(Document passage Opens)
My friend made this and said he wished he didn't wait the recommended 2 months before bottling.
 
My friend made this and said he wished he didn't wait the recommended 2 months before bottling.

Any more info as WHY he said that??

Keep in mind, two people making the exact same brew at two different physical locations can have very different end results.
 
Just transfer to your secondary. You did no harm in "cold crashing". Get it off the trub and yeast cake, let it mellow a few weeks and you can always cold crash it later if you want to.

Loop
 
Looking over the sheet from that recipe... Chances are, you'll get a great brew by letting it stay in primary for 4-8 weeks. Just move it to your siphon location the day before you plan to rack to the bottling bucket (being careful to disturb as little of the trub as possible). Make up the priming solution, rack, and bottle as normal...

After all, this IS just an IPA...

I would start tasting it after a month (or so) on the yeast... Once it's ready for bottling, go for it. I don't see any valid reason to rack into a bright tank for this.
 
Any more info as WHY he said that??

Keep in mind, two people making the exact same brew at two different physical locations can have very different end results.

Forgot to include that part. He thought the aroma and flavor dissipated with such a long time from brew date to drinking the beer. The recipe is showing almost three months before its ready to drink, i think is entirely way to long for an IPA. If it was me three weeks in the primary would be more than enough for this beer any imperfections would be masked by the huge hop character of the beer.
 
They probably should change the sheet to have the 0 minutes hops actually be dry hopping 1-2 weeks prior to bottling. That way you can give the yeast enough time to clean up after itself, and taste really great, and still have the hop flavor/aroma you want...
 
So I ended up cold crashing into the secondary and I will cold crash again before bottling. Hopefully there is enough yeast for it finish conditioning in the secondary. It was around 40 degrees when I racked to secondary. Let you know how it turns out.
(Document passage Closes)
(Records shown Opens)
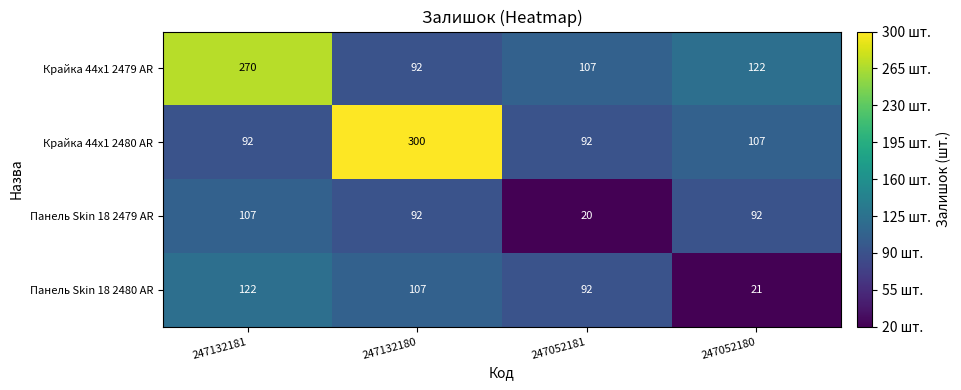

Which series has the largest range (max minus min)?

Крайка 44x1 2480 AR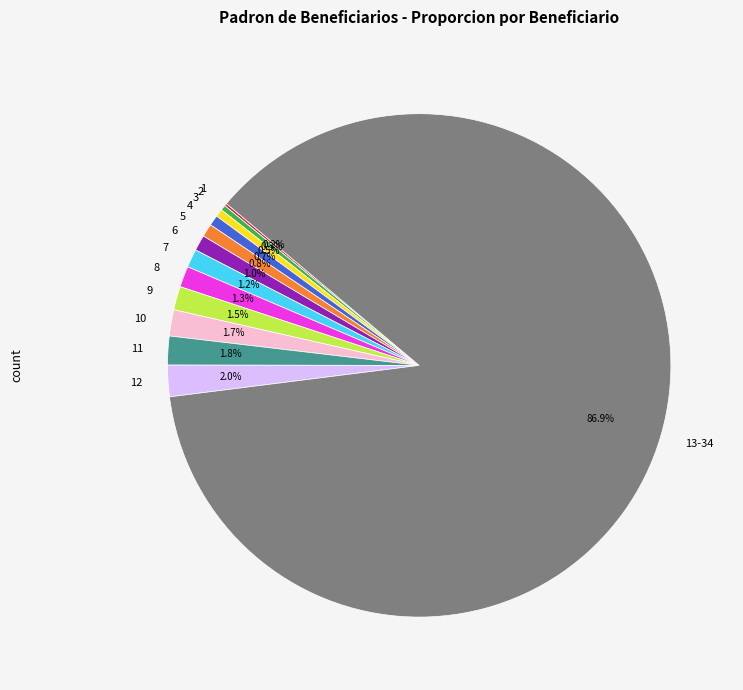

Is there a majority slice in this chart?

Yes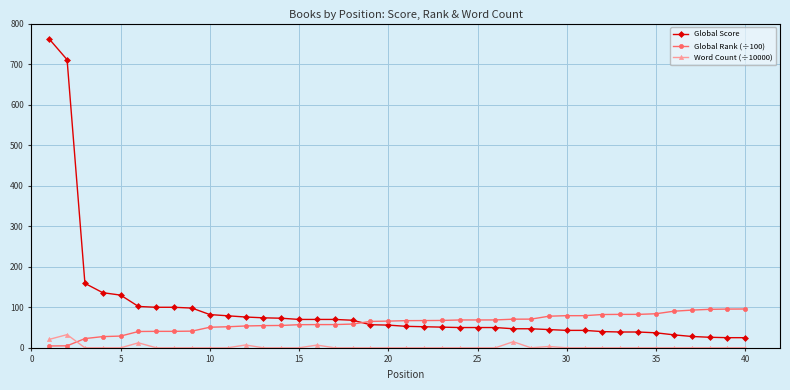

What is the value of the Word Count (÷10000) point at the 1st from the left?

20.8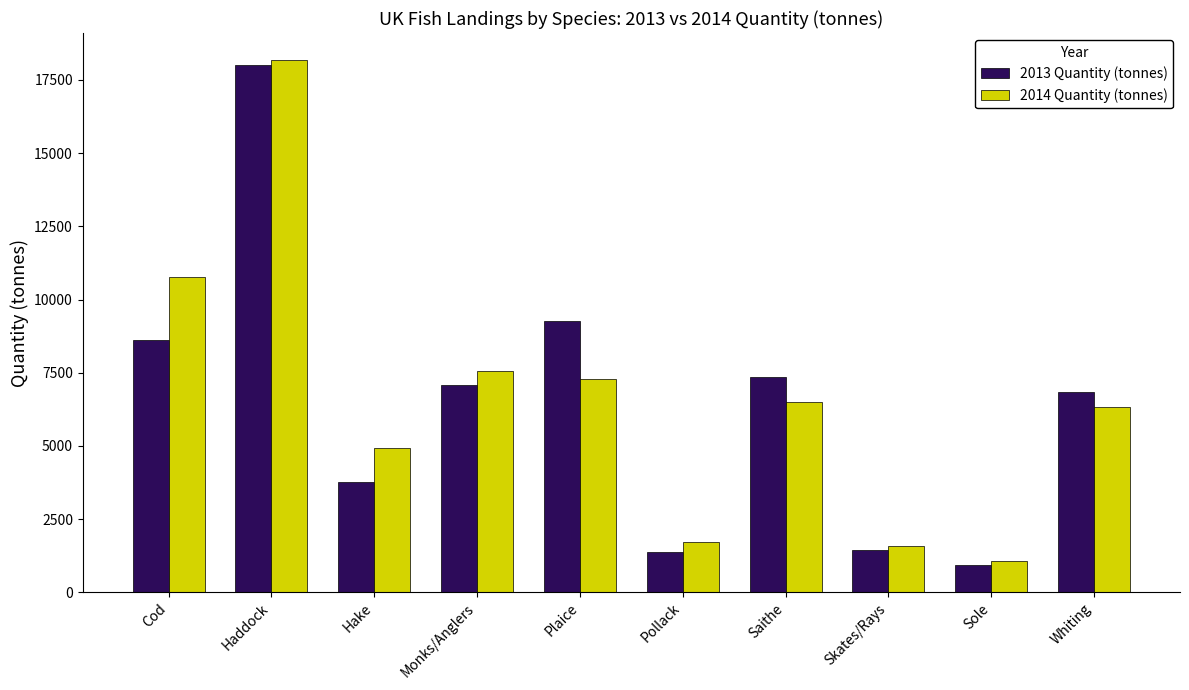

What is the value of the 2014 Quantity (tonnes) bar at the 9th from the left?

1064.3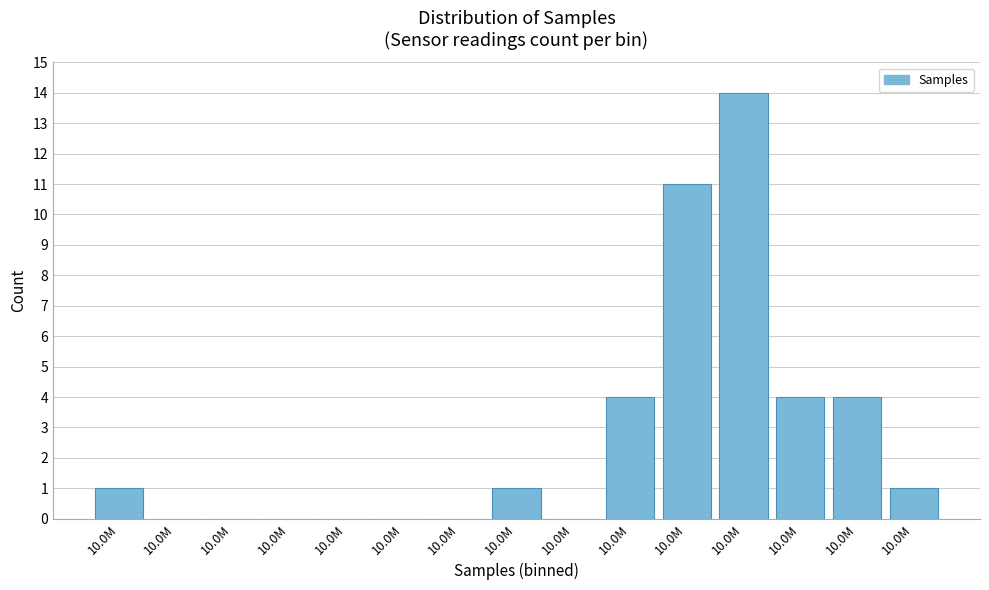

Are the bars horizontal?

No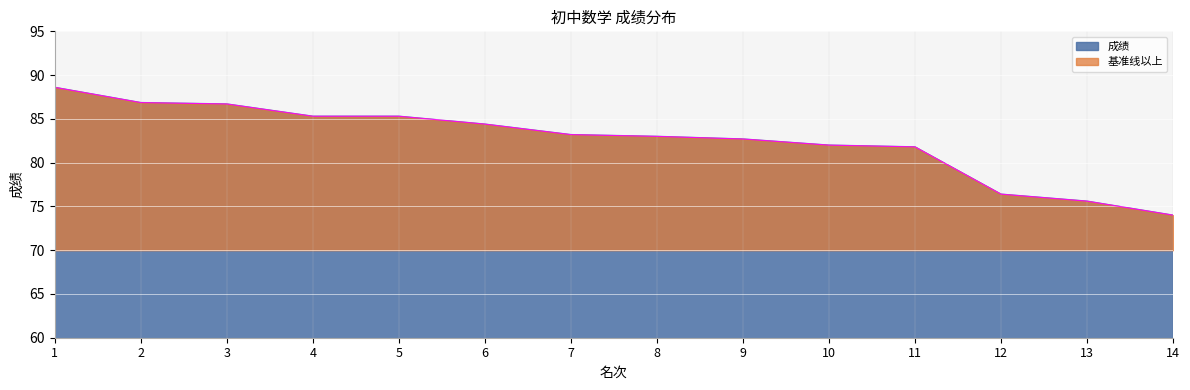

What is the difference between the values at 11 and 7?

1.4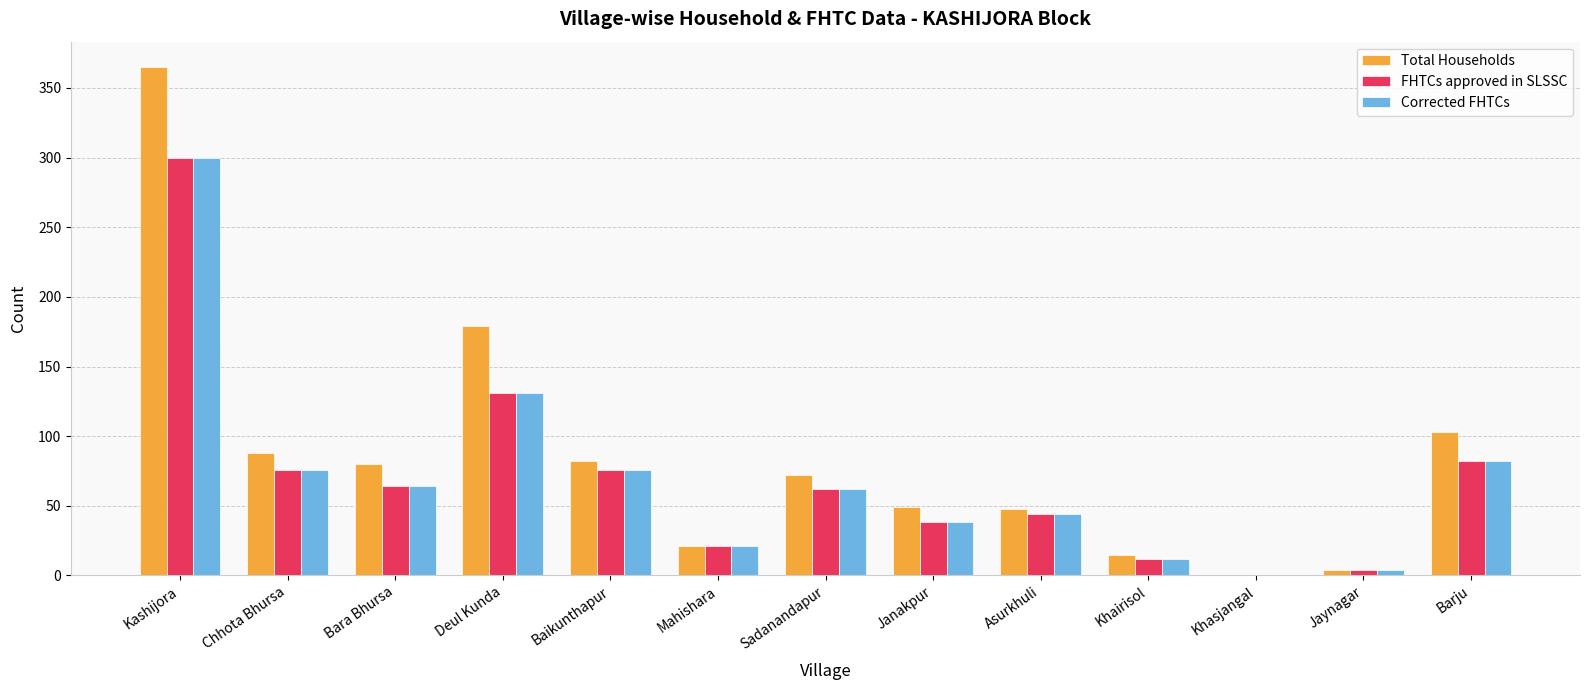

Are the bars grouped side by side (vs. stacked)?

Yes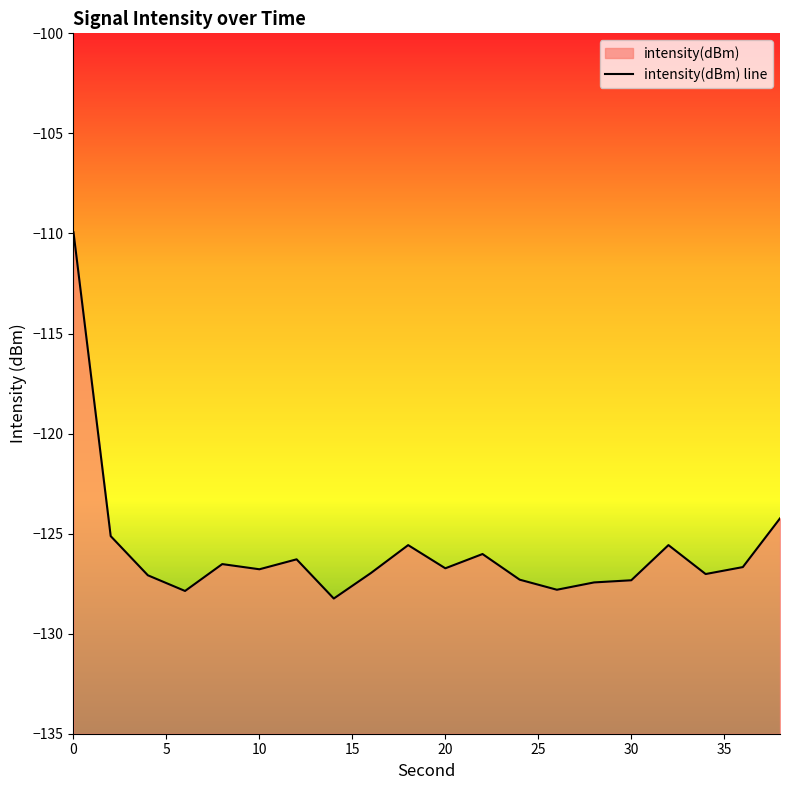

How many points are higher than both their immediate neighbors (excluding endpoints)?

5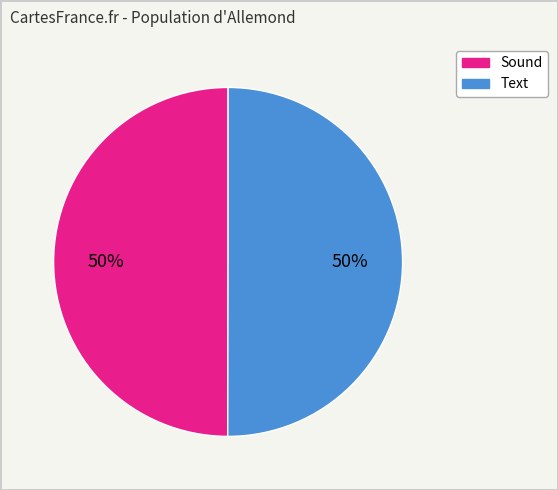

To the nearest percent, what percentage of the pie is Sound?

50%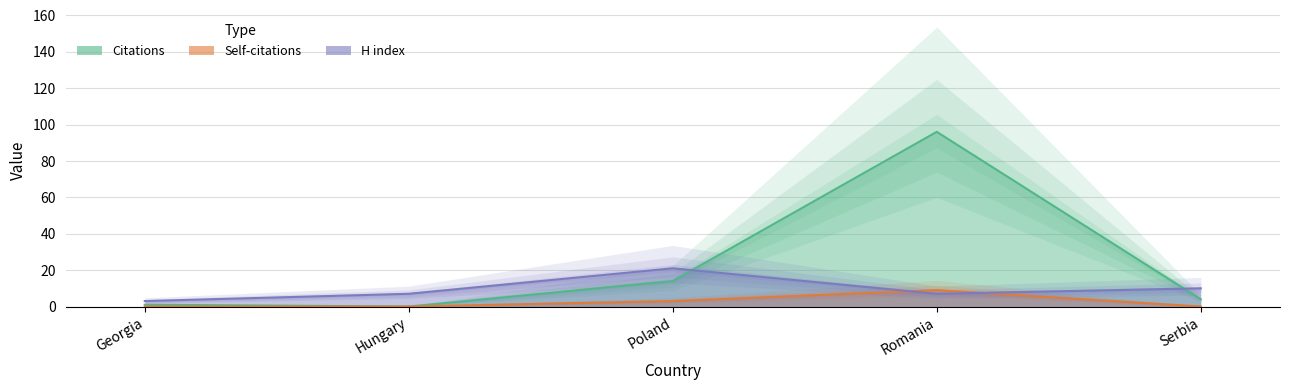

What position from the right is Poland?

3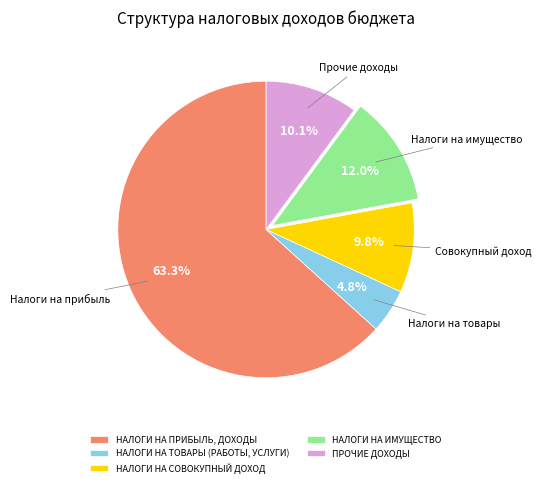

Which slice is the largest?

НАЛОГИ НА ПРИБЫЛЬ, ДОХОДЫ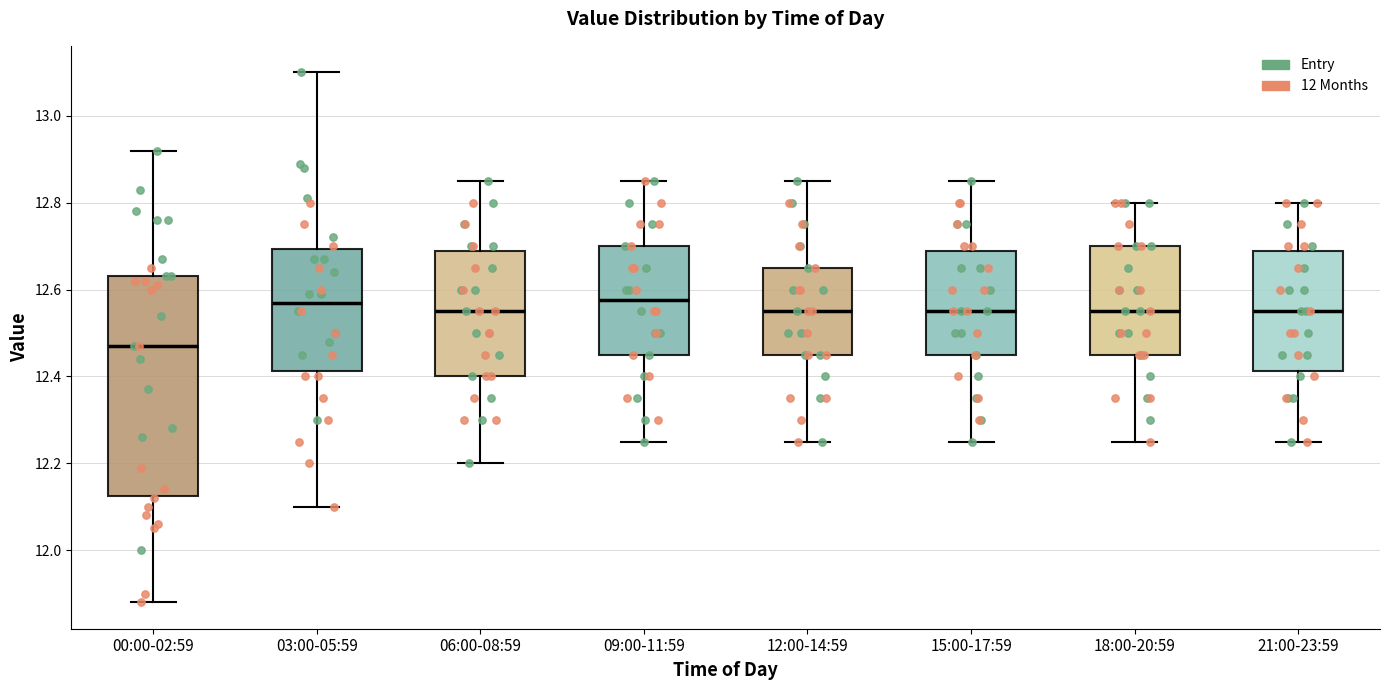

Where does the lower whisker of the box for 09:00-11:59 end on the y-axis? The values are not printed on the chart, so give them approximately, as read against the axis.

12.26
(Records shown Closes)
=== Problem requirements ===
Please reproduce the forum thread about when to bottle a homebrewed IPA, word for word from start to finish.

=== Problem solution ===
My friend made this and said he wished he didn't wait the recommended 2 months before bottling.
 
My friend made this and said he wished he didn't wait the recommended 2 months before bottling.

Any more info as WHY he said that??

Keep in mind, two people making the exact same brew at two different physical locations can have very different end results.
 
Just transfer to your secondary. You did no harm in "cold crashing". Get it off the trub and yeast cake, let it mellow a few weeks and you can always cold crash it later if you want to.

Loop
 
Looking over the sheet from that recipe... Chances are, you'll get a great brew by letting it stay in primary for 4-8 weeks. Just move it to your siphon location the day before you plan to rack to the bottling bucket (being careful to disturb as little of the trub as possible). Make up the priming solution, rack, and bottle as normal...

After all, this IS just an IPA...

I would start tasting it after a month (or so) on the yeast... Once it's ready for bottling, go for it. I don't see any valid reason to rack into a bright tank for this.
 
Any more info as WHY he said that??

Keep in mind, two people making the exact same brew at two different physical locations can have very different end results.

Forgot to include that part. He thought the aroma and flavor dissipated with such a long time from brew date to drinking the beer. The recipe is showing almost three months before its ready to drink, i think is entirely way to long for an IPA. If it was me three weeks in the primary would be more than enough for this beer any imperfections would be masked by the huge hop character of the beer.
 
They probably should change the sheet to have the 0 minutes hops actually be dry hopping 1-2 weeks prior to bottling. That way you can give the yeast enough time to clean up after itself, and taste really great, and still have the hop flavor/aroma you want...
 
So I ended up cold crashing into the secondary and I will cold crash again before bottling. Hopefully there is enough yeast for it finish conditioning in the secondary. It was around 40 degrees when I racked to secondary. Let you know how it turns out.